╔══

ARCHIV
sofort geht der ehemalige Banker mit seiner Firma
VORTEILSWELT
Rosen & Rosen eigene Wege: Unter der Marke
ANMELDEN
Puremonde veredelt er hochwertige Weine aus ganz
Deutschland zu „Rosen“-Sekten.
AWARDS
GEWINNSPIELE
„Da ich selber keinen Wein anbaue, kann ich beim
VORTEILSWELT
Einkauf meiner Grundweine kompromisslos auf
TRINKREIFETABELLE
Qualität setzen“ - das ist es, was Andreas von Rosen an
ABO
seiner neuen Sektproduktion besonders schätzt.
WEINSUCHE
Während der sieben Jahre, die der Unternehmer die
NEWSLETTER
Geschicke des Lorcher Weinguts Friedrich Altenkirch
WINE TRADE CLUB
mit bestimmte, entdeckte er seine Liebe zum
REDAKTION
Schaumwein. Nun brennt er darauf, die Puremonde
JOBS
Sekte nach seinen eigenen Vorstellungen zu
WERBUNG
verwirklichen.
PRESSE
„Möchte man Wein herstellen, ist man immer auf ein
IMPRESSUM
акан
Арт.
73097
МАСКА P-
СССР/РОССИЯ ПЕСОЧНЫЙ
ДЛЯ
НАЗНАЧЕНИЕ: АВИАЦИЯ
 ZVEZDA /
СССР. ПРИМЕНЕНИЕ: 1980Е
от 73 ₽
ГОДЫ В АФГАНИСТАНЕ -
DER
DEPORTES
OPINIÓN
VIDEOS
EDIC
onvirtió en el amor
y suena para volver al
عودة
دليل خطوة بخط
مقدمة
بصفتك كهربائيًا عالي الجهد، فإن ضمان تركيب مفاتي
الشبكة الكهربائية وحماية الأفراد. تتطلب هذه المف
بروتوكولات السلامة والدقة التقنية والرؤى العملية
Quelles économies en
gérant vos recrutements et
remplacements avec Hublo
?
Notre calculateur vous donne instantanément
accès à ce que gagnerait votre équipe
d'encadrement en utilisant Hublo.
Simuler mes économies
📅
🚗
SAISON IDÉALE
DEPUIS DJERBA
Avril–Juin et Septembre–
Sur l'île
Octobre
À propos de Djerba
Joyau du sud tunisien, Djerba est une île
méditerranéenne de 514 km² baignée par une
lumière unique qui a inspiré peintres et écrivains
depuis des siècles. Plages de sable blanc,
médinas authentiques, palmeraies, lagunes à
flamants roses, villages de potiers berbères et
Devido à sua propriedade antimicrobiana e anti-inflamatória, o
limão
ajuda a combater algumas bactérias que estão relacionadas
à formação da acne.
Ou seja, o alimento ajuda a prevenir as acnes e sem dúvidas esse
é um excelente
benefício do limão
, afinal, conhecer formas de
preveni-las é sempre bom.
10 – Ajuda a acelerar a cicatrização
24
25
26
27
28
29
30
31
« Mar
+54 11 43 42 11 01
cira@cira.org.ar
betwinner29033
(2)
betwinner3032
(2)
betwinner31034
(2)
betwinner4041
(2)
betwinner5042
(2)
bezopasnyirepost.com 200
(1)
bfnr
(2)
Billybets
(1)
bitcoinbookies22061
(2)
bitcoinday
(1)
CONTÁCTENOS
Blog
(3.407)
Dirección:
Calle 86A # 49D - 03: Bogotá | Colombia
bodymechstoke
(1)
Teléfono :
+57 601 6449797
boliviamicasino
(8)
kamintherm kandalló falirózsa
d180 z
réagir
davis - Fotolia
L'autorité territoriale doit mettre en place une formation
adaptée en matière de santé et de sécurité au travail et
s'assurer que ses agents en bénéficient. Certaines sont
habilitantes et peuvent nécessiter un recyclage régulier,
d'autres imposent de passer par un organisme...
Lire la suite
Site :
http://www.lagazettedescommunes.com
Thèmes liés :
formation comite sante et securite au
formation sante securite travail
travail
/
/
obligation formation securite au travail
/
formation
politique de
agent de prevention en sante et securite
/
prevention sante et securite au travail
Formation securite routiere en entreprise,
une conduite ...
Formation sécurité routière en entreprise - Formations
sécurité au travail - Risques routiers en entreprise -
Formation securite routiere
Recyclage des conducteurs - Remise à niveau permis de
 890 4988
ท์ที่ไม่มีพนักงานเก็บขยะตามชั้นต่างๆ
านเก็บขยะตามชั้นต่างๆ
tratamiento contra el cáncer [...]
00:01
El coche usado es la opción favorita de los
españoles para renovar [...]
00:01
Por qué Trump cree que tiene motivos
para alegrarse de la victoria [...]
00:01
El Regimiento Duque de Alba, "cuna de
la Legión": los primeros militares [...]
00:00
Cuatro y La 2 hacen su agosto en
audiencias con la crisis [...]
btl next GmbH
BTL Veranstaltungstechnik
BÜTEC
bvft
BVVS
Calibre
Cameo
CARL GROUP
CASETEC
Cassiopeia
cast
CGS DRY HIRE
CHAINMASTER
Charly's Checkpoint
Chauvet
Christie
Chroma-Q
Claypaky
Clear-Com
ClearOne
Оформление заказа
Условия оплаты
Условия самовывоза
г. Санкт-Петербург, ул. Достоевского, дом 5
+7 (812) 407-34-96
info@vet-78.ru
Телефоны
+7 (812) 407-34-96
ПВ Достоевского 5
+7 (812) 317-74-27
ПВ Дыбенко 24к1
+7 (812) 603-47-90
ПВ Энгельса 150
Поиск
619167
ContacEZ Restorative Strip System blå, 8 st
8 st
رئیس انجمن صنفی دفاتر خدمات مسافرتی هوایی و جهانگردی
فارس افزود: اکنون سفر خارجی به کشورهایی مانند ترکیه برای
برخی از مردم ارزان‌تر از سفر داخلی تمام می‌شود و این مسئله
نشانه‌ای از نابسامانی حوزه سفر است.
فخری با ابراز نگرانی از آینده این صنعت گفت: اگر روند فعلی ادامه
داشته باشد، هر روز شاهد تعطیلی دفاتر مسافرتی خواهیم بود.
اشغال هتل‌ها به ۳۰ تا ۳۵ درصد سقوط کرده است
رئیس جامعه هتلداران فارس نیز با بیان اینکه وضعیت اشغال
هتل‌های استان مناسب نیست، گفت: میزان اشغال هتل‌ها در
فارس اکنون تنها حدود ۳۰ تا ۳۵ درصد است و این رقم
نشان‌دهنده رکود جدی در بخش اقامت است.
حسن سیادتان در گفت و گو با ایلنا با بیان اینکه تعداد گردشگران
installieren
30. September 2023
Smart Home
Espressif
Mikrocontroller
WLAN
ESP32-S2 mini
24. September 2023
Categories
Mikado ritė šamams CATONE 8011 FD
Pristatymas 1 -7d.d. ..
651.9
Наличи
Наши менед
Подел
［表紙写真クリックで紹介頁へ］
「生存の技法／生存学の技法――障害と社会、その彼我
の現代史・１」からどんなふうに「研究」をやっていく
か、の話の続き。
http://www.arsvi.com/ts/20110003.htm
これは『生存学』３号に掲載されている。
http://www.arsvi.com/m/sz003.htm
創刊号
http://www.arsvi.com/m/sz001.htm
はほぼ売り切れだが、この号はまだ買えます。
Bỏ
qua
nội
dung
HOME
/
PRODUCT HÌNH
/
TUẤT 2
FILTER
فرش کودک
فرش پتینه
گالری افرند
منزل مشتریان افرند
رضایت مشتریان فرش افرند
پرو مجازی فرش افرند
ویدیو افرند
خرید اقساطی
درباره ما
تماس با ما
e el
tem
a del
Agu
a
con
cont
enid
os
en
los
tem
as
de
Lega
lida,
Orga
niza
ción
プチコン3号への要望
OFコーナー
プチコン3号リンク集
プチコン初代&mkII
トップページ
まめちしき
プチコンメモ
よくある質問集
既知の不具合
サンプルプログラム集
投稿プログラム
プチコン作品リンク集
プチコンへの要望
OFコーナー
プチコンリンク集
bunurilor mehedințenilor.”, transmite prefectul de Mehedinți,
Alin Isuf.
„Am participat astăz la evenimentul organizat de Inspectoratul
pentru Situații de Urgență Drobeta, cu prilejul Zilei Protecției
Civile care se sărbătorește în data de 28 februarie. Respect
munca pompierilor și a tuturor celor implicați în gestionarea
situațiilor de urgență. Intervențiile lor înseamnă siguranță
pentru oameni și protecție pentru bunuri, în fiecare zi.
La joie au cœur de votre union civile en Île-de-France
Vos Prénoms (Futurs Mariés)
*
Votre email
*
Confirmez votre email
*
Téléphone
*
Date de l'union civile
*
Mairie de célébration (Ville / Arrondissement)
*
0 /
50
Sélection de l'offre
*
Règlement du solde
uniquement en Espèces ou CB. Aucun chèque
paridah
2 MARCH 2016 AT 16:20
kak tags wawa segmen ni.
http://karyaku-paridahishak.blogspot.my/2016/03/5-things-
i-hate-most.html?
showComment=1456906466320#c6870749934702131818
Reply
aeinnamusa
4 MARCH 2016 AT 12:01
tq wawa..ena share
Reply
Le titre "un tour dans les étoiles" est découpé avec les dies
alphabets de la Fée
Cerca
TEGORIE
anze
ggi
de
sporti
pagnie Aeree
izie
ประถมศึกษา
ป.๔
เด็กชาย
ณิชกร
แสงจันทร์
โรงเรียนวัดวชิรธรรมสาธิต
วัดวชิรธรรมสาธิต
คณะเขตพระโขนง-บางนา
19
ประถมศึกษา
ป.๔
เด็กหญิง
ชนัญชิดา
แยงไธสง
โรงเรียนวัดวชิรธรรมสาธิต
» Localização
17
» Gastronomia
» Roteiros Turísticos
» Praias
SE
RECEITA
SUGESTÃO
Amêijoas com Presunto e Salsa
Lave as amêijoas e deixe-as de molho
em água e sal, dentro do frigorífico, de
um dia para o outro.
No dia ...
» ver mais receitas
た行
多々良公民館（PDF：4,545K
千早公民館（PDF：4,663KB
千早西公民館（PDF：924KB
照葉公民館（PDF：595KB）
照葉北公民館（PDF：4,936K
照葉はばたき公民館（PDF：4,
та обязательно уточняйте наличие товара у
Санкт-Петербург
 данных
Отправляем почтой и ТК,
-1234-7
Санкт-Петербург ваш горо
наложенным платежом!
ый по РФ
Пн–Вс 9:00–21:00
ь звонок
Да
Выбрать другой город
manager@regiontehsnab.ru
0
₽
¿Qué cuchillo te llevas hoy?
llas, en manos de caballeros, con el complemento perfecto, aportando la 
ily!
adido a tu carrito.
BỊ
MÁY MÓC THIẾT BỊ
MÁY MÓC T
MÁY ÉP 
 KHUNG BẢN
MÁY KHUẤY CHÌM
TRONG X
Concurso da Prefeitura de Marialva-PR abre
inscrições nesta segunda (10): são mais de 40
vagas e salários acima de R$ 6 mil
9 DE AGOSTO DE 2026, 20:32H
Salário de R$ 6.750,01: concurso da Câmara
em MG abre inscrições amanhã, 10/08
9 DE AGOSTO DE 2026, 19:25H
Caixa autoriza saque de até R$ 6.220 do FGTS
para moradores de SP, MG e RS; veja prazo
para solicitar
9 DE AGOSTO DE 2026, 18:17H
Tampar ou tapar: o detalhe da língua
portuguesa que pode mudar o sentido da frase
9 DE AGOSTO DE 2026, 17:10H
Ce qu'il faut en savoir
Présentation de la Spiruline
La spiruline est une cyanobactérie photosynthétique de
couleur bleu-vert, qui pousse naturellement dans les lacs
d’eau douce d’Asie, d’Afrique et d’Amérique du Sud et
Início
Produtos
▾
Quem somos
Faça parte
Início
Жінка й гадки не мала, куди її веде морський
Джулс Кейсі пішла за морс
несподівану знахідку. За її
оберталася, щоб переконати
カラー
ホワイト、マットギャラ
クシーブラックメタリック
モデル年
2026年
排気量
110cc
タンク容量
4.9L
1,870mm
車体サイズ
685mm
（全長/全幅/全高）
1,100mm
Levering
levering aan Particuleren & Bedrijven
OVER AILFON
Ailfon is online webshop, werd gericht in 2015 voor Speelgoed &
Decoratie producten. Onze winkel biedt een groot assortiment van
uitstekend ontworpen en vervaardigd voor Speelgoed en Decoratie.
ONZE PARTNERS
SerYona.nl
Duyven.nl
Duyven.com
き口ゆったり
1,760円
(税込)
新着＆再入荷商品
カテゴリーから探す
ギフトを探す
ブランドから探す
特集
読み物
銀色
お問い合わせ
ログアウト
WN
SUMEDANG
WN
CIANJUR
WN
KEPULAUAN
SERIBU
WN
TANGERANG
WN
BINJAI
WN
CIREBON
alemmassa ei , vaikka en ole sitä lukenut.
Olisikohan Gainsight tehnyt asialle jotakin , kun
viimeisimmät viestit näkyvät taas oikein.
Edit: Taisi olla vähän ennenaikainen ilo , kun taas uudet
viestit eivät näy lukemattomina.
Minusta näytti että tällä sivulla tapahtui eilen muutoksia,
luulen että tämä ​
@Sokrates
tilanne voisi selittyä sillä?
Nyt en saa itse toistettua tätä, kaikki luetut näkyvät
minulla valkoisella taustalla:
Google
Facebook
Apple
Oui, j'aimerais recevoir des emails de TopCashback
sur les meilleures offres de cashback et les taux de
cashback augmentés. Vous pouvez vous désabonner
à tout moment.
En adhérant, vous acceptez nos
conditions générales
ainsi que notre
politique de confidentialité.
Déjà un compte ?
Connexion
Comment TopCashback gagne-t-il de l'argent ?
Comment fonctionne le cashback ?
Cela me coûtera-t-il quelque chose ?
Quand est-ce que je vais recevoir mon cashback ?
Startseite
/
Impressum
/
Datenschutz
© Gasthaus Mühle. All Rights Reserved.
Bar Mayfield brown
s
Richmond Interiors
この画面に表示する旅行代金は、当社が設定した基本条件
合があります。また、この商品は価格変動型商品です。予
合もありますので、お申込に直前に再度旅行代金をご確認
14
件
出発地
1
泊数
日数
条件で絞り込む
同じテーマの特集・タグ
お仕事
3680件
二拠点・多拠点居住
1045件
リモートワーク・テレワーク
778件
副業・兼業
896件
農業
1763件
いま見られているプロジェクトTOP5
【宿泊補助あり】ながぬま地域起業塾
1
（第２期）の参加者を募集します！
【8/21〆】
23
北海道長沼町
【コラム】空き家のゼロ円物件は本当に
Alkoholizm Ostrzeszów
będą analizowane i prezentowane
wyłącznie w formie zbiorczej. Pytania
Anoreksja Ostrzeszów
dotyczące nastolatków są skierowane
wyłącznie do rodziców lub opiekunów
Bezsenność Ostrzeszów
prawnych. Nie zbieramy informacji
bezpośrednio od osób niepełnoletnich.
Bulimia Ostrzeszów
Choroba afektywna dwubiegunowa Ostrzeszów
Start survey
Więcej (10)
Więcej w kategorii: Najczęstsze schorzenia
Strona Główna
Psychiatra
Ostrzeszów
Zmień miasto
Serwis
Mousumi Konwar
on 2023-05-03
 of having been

╚══

- [JOB ITEM]:
The answer consists of the line holding "conditions générales" and every line after it up to the end of the records, word for word.

- [WORKED SOLUTION]:
conditions générales
ainsi que notre
politique de confidentialité.
Déjà un compte ?
Connexion
Comment TopCashback gagne-t-il de l'argent ?
Comment fonctionne le cashback ?
Cela me coûtera-t-il quelque chose ?
Quand est-ce que je vais recevoir mon cashback ?
Startseite
/
Impressum
/
Datenschutz
© Gasthaus Mühle. All Rights Reserved.
Bar Mayfield brown
s
Richmond Interiors
この画面に表示する旅行代金は、当社が設定した基本条件
合があります。また、この商品は価格変動型商品です。予
合もありますので、お申込に直前に再度旅行代金をご確認
14
件
出発地
1
泊数
日数
条件で絞り込む
同じテーマの特集・タグ
お仕事
3680件
二拠点・多拠点居住
1045件
リモートワーク・テレワーク
778件
副業・兼業
896件
農業
1763件
いま見られているプロジェクトTOP5
【宿泊補助あり】ながぬま地域起業塾
1
（第２期）の参加者を募集します！
【8/21〆】
23
北海道長沼町
【コラム】空き家のゼロ円物件は本当に
Alkoholizm Ostrzeszów
będą analizowane i prezentowane
wyłącznie w formie zbiorczej. Pytania
Anoreksja Ostrzeszów
dotyczące nastolatków są skierowane
wyłącznie do rodziców lub opiekunów
Bezsenność Ostrzeszów
prawnych. Nie zbieramy informacji
bezpośrednio od osób niepełnoletnich.
Bulimia Ostrzeszów
Choroba afektywna dwubiegunowa Ostrzeszów
Start survey
Więcej (10)
Więcej w kategorii: Najczęstsze schorzenia
Strona Główna
Psychiatra
Ostrzeszów
Zmień miasto
Serwis
Mousumi Konwar
on 2023-05-03
 of having been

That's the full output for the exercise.